Reproducibly build + serve CUDA-accelerated AI/ML stacks with Flox and Nix

Flox is built on open-source Nix, a reproducible package / environment manager and build system. Nix defines build recipes as code and treats each build as a pure function of its declared inputs. The same Nix expression works one month, one year, even five years after testing.

Flox supplements Nix with private catalogs; FloxHub (a central site to share, version, and manage Flox environments); and declarative environment manifests expressed as TOML.

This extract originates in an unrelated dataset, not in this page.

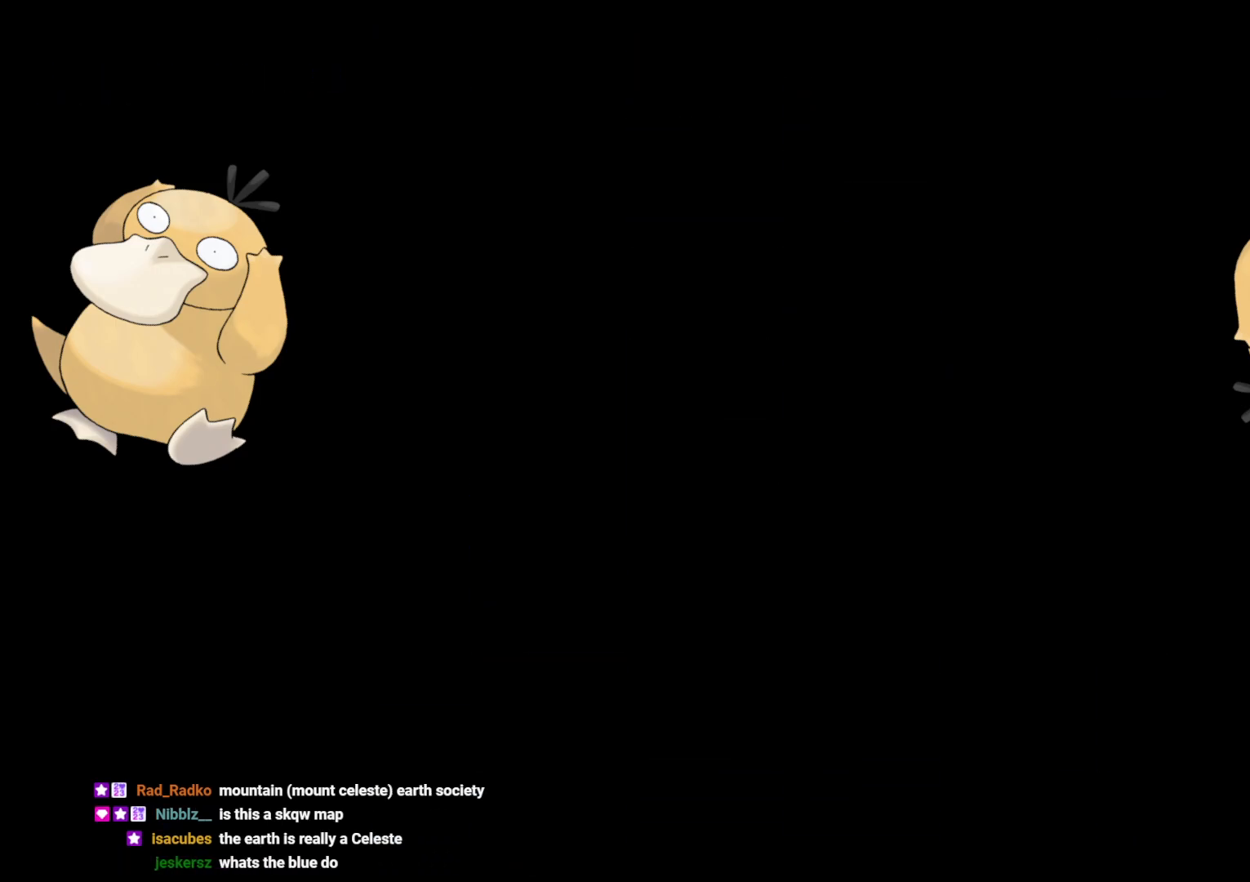
{"buttons": ["L2", "DPAD_LEFT"], "left_stick": "center", "right_stick": "center", "events": [[350, "Y", "down"], [433, "DPAD_RIGHT", "up"], [433, "Y", "up"], [450, "DPAD_LEFT", "down"], [483, "DPAD_DOWN", "up"]]}
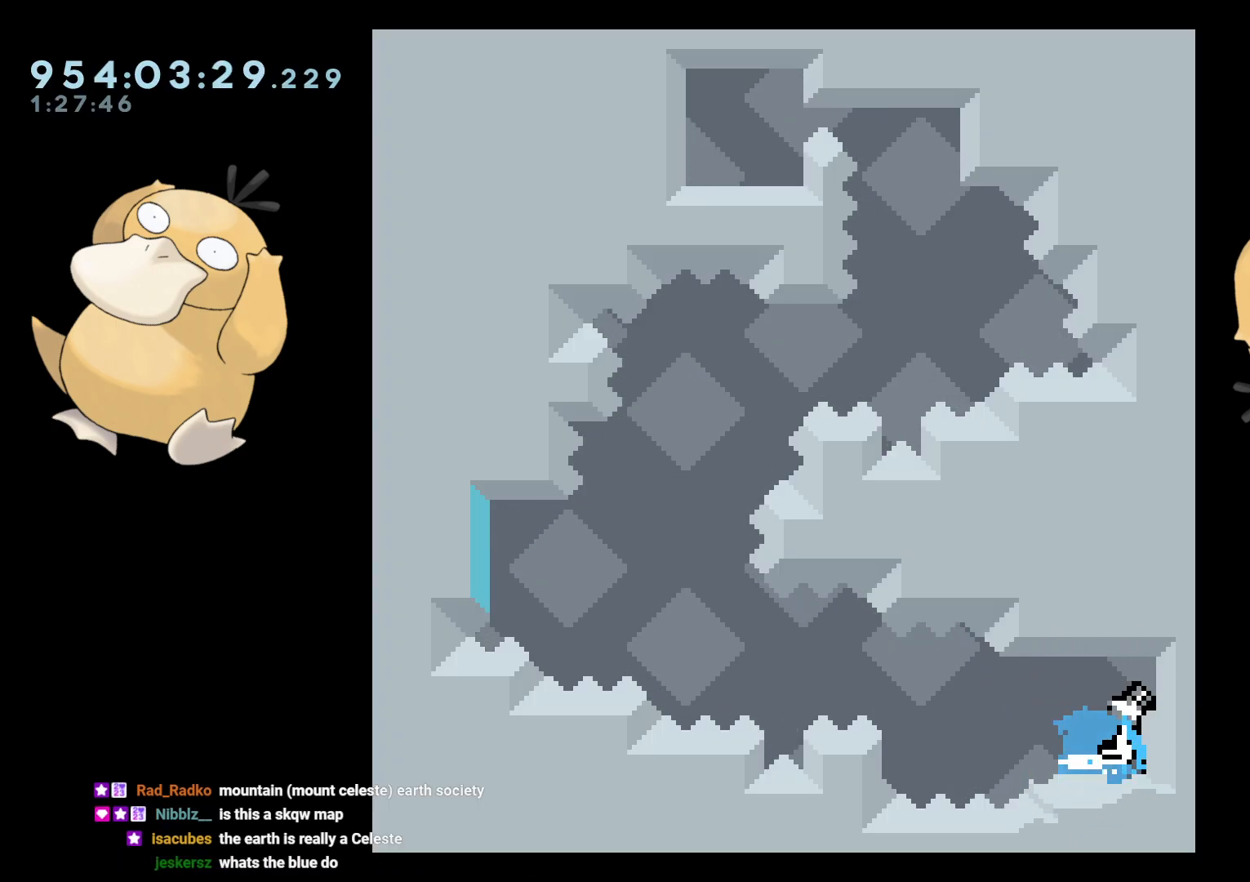
{"buttons": ["B", "L2", "DPAD_DOWN"], "left_stick": "center", "right_stick": "center", "events": [[17, "B", "down"], [117, "B", "up"], [167, "R2", "down"], [483, "R2", "up"], [500, "B", "down"], [500, "DPAD_DOWN", "down"], [500, "DPAD_LEFT", "up"]]}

This repo hosts GPU- and CPU-targeted build recipes, production model-serving runtimes, model quantization tooling, monitoring environments, and other resources for the NVIDIA CUDA ecosystem.

This repo would not exist without the dedicated excellence of the Nix ecosystem and the trailblazing ingenuity and brilliance of the Nix CUDA team. Thanks to both.

What's here

Build recipes

Repository	What it does
pytorch-cuda	Parametric Nix builder for GPU- and CPU-targeted PyTorch. Covers PyTorch 2.8.0 through 2.10.0 on CUDA 12.8 through 13.1. Generates concrete, hardware-specific package definitions from metadata tables.
gpu-specific-pytorch-2.9.1	Example repo to complement this guide. Custom PyTorch 2.9.1 variants with CUDA 12.9.1 support, targeted for specific GPU architectures (SM61 through SM120) and CPU instruction sets (AVX, AVX2, AVX-512, ARMv9).
onnx-runtime	ONNX Runtime 1.18 through 1.24.2 for Python 3.12 and 3.13, CUDA 12.4 and 12.9. Versions segmented across Git branches.
magma	MAGMA 2.9.0 for NVIDIA GPUs. Single-architecture static builds that replace the ~10 GB all-architecture closure in nixpkgs.
vllm	vLLM 0.13.0 through 0.15.1, with 0.16.0 coming soon. Versions segmented across Git branches.
llamacpp	GPU-specific llama.cpp recipes pinned to specific versions, plus recipes that always build latest.

Model-serving runtimes

Each runtime is a declarative, reproducible Flox environment that runs directly on bare metal, in VMs, uncontained on Kubernetes, or as the basis for distroless OCI images. Containers aren't required, but (for container-based workflows) Flox and Nix make containers even better: minimal, truly declarative, deterministic.

Repository	What it serves
triton-runtime	NVIDIA Triton Inference Server v2.66.0 with Python, ONNX Runtime v1.24.2, TensorRT v10.23, and vLLM v0.15.1 backends. HTTP, gRPC, Prometheus metrics, and optional OpenAI-compatible frontend.
triton-runtime with tensorrt-llm	NVIDIA Triton Inference Server v2.66.0 with Python, ONNX Runtime v1.24.2, TensorRT v10.23, TensorRT-LLM 1.10, and vLLM v0.15.1 backends. HTTP, gRPC, Prometheus metrics, and optional OpenAI-compatible frontend.
triton-monitoring	Example Grafana + Prometheus monitoring stack for NVIDIA Triton Inference Server v2.66.0. Just works everywhere: on x86-64 and ARM Linux and macOS; locally, in CI, in prod.
vllm-runtime	vLLM v0.16.0 on CUDA 12.9. OpenAI-compatible API, multi-GPU tensor and pipeline parallelism, multi-source model provisioning (local, HuggingFace, S3, R2), and three-stage model validation.
vllm-monitoring	Example Grafana + Prometheus monitoring stack for vLLM. Just works everywhere: on x86-64 and ARM Linux and macOS; locally, in CI, in prod.
llamacpp-runtime	llama.cpp on CUDA 12.9. Serves GGUF-quantized models via llama-server with continuous batching, Flash Attention, multi-GPU layer splitting, and GGUF artifact validation (magic bytes, header parsing, optional SHA256 pinning).
llamacpp-monitoring	Example Grafana + Prometheus monitoring stack for llama.cpp. Just works everywhere: on x86-64 and ARM Linux and macOS; locally, in CI, in prod.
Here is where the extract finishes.